Data in this exercise Block Start

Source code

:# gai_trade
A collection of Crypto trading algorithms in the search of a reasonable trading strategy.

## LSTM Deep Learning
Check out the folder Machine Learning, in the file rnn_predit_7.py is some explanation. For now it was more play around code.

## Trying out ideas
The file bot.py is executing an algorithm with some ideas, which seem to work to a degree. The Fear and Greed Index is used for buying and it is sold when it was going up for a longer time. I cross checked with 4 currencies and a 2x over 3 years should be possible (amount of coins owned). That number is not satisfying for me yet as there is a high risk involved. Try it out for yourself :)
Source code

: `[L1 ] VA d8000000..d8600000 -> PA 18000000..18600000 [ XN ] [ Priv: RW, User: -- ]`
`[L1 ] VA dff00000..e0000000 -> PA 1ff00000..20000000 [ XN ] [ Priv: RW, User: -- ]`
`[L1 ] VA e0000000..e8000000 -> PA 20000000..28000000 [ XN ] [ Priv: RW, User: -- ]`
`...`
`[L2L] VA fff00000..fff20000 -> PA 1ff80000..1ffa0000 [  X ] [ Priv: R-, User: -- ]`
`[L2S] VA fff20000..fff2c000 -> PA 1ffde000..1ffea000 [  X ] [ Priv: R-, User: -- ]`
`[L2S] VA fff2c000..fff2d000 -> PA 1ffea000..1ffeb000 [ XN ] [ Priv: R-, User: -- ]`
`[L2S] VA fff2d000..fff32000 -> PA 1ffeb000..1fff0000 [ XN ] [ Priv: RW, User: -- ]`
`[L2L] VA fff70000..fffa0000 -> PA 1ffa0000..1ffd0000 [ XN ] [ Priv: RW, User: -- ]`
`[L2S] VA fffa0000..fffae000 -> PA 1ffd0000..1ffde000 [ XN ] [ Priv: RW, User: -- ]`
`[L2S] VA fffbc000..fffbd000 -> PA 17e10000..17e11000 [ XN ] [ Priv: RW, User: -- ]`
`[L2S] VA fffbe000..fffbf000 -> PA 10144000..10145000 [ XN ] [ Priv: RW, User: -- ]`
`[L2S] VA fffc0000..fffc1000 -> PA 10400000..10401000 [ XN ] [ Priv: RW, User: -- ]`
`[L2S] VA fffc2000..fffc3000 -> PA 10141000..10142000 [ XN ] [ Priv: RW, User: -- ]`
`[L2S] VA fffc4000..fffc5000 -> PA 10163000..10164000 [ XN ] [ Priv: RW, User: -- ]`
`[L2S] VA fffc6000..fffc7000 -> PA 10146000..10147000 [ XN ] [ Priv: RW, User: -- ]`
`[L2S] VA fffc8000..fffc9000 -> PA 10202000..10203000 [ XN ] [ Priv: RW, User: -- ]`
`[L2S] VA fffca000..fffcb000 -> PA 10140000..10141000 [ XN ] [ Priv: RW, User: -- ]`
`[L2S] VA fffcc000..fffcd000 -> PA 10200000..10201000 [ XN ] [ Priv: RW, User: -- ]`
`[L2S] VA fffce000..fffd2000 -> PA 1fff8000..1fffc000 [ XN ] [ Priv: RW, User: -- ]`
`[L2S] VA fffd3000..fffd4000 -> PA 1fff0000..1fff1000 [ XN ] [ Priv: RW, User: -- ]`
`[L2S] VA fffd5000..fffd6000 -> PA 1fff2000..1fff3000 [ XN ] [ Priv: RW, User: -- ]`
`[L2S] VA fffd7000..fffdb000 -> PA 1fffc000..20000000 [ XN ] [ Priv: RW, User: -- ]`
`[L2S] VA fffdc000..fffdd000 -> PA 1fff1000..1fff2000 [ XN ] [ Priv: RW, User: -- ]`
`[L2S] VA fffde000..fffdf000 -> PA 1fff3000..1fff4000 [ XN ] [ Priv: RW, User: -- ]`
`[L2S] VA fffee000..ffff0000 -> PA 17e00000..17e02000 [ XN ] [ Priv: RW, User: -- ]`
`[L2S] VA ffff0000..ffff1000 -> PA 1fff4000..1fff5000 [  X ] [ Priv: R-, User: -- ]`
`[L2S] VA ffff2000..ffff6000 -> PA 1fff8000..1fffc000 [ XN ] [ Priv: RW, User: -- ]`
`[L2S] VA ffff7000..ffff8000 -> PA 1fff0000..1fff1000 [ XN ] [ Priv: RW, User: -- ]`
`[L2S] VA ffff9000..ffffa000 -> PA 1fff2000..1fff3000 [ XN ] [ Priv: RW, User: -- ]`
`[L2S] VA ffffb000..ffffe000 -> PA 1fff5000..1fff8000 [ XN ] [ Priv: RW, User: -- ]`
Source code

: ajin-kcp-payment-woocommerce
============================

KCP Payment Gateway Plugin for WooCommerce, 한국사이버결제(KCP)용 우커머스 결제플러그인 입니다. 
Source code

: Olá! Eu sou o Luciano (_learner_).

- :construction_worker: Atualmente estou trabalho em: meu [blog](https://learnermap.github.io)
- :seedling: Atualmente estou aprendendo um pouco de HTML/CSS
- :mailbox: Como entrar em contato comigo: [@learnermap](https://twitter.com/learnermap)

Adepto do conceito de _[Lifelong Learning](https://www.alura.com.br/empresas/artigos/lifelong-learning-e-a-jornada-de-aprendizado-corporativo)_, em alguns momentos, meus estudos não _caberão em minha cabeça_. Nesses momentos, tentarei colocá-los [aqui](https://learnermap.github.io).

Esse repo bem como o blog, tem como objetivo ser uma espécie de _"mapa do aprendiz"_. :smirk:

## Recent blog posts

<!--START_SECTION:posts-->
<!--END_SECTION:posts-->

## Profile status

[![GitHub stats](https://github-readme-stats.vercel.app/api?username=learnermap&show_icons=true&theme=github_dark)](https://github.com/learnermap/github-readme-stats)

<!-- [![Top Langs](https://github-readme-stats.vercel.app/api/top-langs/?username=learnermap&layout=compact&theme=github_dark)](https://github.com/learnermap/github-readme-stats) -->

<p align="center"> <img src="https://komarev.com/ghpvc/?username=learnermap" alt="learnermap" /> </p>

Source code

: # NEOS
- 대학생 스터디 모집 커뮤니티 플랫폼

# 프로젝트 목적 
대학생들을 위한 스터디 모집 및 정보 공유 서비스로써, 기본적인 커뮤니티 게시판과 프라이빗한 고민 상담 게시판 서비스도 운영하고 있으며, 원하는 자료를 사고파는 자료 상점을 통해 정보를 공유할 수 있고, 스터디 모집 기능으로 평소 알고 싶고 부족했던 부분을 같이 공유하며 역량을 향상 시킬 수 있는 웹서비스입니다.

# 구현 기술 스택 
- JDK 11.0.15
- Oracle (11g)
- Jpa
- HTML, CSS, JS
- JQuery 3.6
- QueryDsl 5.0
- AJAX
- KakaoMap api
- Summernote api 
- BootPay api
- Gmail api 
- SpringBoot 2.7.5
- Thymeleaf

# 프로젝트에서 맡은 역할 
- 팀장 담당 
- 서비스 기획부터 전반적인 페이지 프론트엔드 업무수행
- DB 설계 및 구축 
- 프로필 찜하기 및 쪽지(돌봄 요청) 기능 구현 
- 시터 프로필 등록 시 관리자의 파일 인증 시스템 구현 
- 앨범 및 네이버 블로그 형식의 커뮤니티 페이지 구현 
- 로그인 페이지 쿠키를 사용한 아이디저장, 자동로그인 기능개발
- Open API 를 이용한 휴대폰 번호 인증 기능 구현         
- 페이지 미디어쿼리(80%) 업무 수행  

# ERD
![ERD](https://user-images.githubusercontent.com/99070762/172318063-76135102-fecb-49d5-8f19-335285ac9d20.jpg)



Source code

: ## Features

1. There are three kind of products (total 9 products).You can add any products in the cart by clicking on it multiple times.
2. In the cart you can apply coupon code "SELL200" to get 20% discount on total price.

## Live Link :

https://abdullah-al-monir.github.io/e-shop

Data in this exercise Block End

Edit the rows above so that each occurrence of "Source code" reads "Source text", and leave every other part of the rows untouched.

Source text

:# gai_trade
A collection of Crypto trading algorithms in the search of a reasonable trading strategy.

## LSTM Deep Learning
Check out the folder Machine Learning, in the file rnn_predit_7.py is some explanation. For now it was more play around code.

## Trying out ideas
The file bot.py is executing an algorithm with some ideas, which seem to work to a degree. The Fear and Greed Index is used for buying and it is sold when it was going up for a longer time. I cross checked with 4 currencies and a 2x over 3 years should be possible (amount of coins owned). That number is not satisfying for me yet as there is a high risk involved. Try it out for yourself :)
Source text

: `[L1 ] VA d8000000..d8600000 -> PA 18000000..18600000 [ XN ] [ Priv: RW, User: -- ]`
`[L1 ] VA dff00000..e0000000 -> PA 1ff00000..20000000 [ XN ] [ Priv: RW, User: -- ]`
`[L1 ] VA e0000000..e8000000 -> PA 20000000..28000000 [ XN ] [ Priv: RW, User: -- ]`
`...`
`[L2L] VA fff00000..fff20000 -> PA 1ff80000..1ffa0000 [  X ] [ Priv: R-, User: -- ]`
`[L2S] VA fff20000..fff2c000 -> PA 1ffde000..1ffea000 [  X ] [ Priv: R-, User: -- ]`
`[L2S] VA fff2c000..fff2d000 -> PA 1ffea000..1ffeb000 [ XN ] [ Priv: R-, User: -- ]`
`[L2S] VA fff2d000..fff32000 -> PA 1ffeb000..1fff0000 [ XN ] [ Priv: RW, User: -- ]`
`[L2L] VA fff70000..fffa0000 -> PA 1ffa0000..1ffd0000 [ XN ] [ Priv: RW, User: -- ]`
`[L2S] VA fffa0000..fffae000 -> PA 1ffd0000..1ffde000 [ XN ] [ Priv: RW, User: -- ]`
`[L2S] VA fffbc000..fffbd000 -> PA 17e10000..17e11000 [ XN ] [ Priv: RW, User: -- ]`
`[L2S] VA fffbe000..fffbf000 -> PA 10144000..10145000 [ XN ] [ Priv: RW, User: -- ]`
`[L2S] VA fffc0000..fffc1000 -> PA 10400000..10401000 [ XN ] [ Priv: RW, User: -- ]`
`[L2S] VA fffc2000..fffc3000 -> PA 10141000..10142000 [ XN ] [ Priv: RW, User: -- ]`
`[L2S] VA fffc4000..fffc5000 -> PA 10163000..10164000 [ XN ] [ Priv: RW, User: -- ]`
`[L2S] VA fffc6000..fffc7000 -> PA 10146000..10147000 [ XN ] [ Priv: RW, User: -- ]`
`[L2S] VA fffc8000..fffc9000 -> PA 10202000..10203000 [ XN ] [ Priv: RW, User: -- ]`
`[L2S] VA fffca000..fffcb000 -> PA 10140000..10141000 [ XN ] [ Priv: RW, User: -- ]`
`[L2S] VA fffcc000..fffcd000 -> PA 10200000..10201000 [ XN ] [ Priv: RW, User: -- ]`
`[L2S] VA fffce000..fffd2000 -> PA 1fff8000..1fffc000 [ XN ] [ Priv: RW, User: -- ]`
`[L2S] VA fffd3000..fffd4000 -> PA 1fff0000..1fff1000 [ XN ] [ Priv: RW, User: -- ]`
`[L2S] VA fffd5000..fffd6000 -> PA 1fff2000..1fff3000 [ XN ] [ Priv: RW, User: -- ]`
`[L2S] VA fffd7000..fffdb000 -> PA 1fffc000..20000000 [ XN ] [ Priv: RW, User: -- ]`
`[L2S] VA fffdc000..fffdd000 -> PA 1fff1000..1fff2000 [ XN ] [ Priv: RW, User: -- ]`
`[L2S] VA fffde000..fffdf000 -> PA 1fff3000..1fff4000 [ XN ] [ Priv: RW, User: -- ]`
`[L2S] VA fffee000..ffff0000 -> PA 17e00000..17e02000 [ XN ] [ Priv: RW, User: -- ]`
`[L2S] VA ffff0000..ffff1000 -> PA 1fff4000..1fff5000 [  X ] [ Priv: R-, User: -- ]`
`[L2S] VA ffff2000..ffff6000 -> PA 1fff8000..1fffc000 [ XN ] [ Priv: RW, User: -- ]`
`[L2S] VA ffff7000..ffff8000 -> PA 1fff0000..1fff1000 [ XN ] [ Priv: RW, User: -- ]`
`[L2S] VA ffff9000..ffffa000 -> PA 1fff2000..1fff3000 [ XN ] [ Priv: RW, User: -- ]`
`[L2S] VA ffffb000..ffffe000 -> PA 1fff5000..1fff8000 [ XN ] [ Priv: RW, User: -- ]`
Source text

: ajin-kcp-payment-woocommerce
============================

KCP Payment Gateway Plugin for WooCommerce, 한국사이버결제(KCP)용 우커머스 결제플러그인 입니다. 
Source text

: Olá! Eu sou o Luciano (_learner_).

- :construction_worker: Atualmente estou trabalho em: meu [blog](https://learnermap.github.io)
- :seedling: Atualmente estou aprendendo um pouco de HTML/CSS
- :mailbox: Como entrar em contato comigo: [@learnermap](https://twitter.com/learnermap)

Adepto do conceito de _[Lifelong Learning](https://www.alura.com.br/empresas/artigos/lifelong-learning-e-a-jornada-de-aprendizado-corporativo)_, em alguns momentos, meus estudos não _caberão em minha cabeça_. Nesses momentos, tentarei colocá-los [aqui](https://learnermap.github.io).

Esse repo bem como o blog, tem como objetivo ser uma espécie de _"mapa do aprendiz"_. :smirk:

## Recent blog posts

<!--START_SECTION:posts-->
<!--END_SECTION:posts-->

## Profile status

[![GitHub stats](https://github-readme-stats.vercel.app/api?username=learnermap&show_icons=true&theme=github_dark)](https://github.com/learnermap/github-readme-stats)

<!-- [![Top Langs](https://github-readme-stats.vercel.app/api/top-langs/?username=learnermap&layout=compact&theme=github_dark)](https://github.com/learnermap/github-readme-stats) -->

<p align="center"> <img src="https://komarev.com/ghpvc/?username=learnermap" alt="learnermap" /> </p>

Source text

: # NEOS
- 대학생 스터디 모집 커뮤니티 플랫폼

# 프로젝트 목적 
대학생들을 위한 스터디 모집 및 정보 공유 서비스로써, 기본적인 커뮤니티 게시판과 프라이빗한 고민 상담 게시판 서비스도 운영하고 있으며, 원하는 자료를 사고파는 자료 상점을 통해 정보를 공유할 수 있고, 스터디 모집 기능으로 평소 알고 싶고 부족했던 부분을 같이 공유하며 역량을 향상 시킬 수 있는 웹서비스입니다.

# 구현 기술 스택 
- JDK 11.0.15
- Oracle (11g)
- Jpa
- HTML, CSS, JS
- JQuery 3.6
- QueryDsl 5.0
- AJAX
- KakaoMap api
- Summernote api 
- BootPay api
- Gmail api 
- SpringBoot 2.7.5
- Thymeleaf

# 프로젝트에서 맡은 역할 
- 팀장 담당 
- 서비스 기획부터 전반적인 페이지 프론트엔드 업무수행
- DB 설계 및 구축 
- 프로필 찜하기 및 쪽지(돌봄 요청) 기능 구현 
- 시터 프로필 등록 시 관리자의 파일 인증 시스템 구현 
- 앨범 및 네이버 블로그 형식의 커뮤니티 페이지 구현 
- 로그인 페이지 쿠키를 사용한 아이디저장, 자동로그인 기능개발
- Open API 를 이용한 휴대폰 번호 인증 기능 구현         
- 페이지 미디어쿼리(80%) 업무 수행  

# ERD
![ERD](https://user-images.githubusercontent.com/99070762/172318063-76135102-fecb-49d5-8f19-335285ac9d20.jpg)



Source text

: ## Features

1. There are three kind of products (total 9 products).You can add any products in the cart by clicking on it multiple times.
2. In the cart you can apply coupon code "SELL200" to get 20% discount on total price.

## Live Link :

https://abdullah-al-monir.github.io/e-shop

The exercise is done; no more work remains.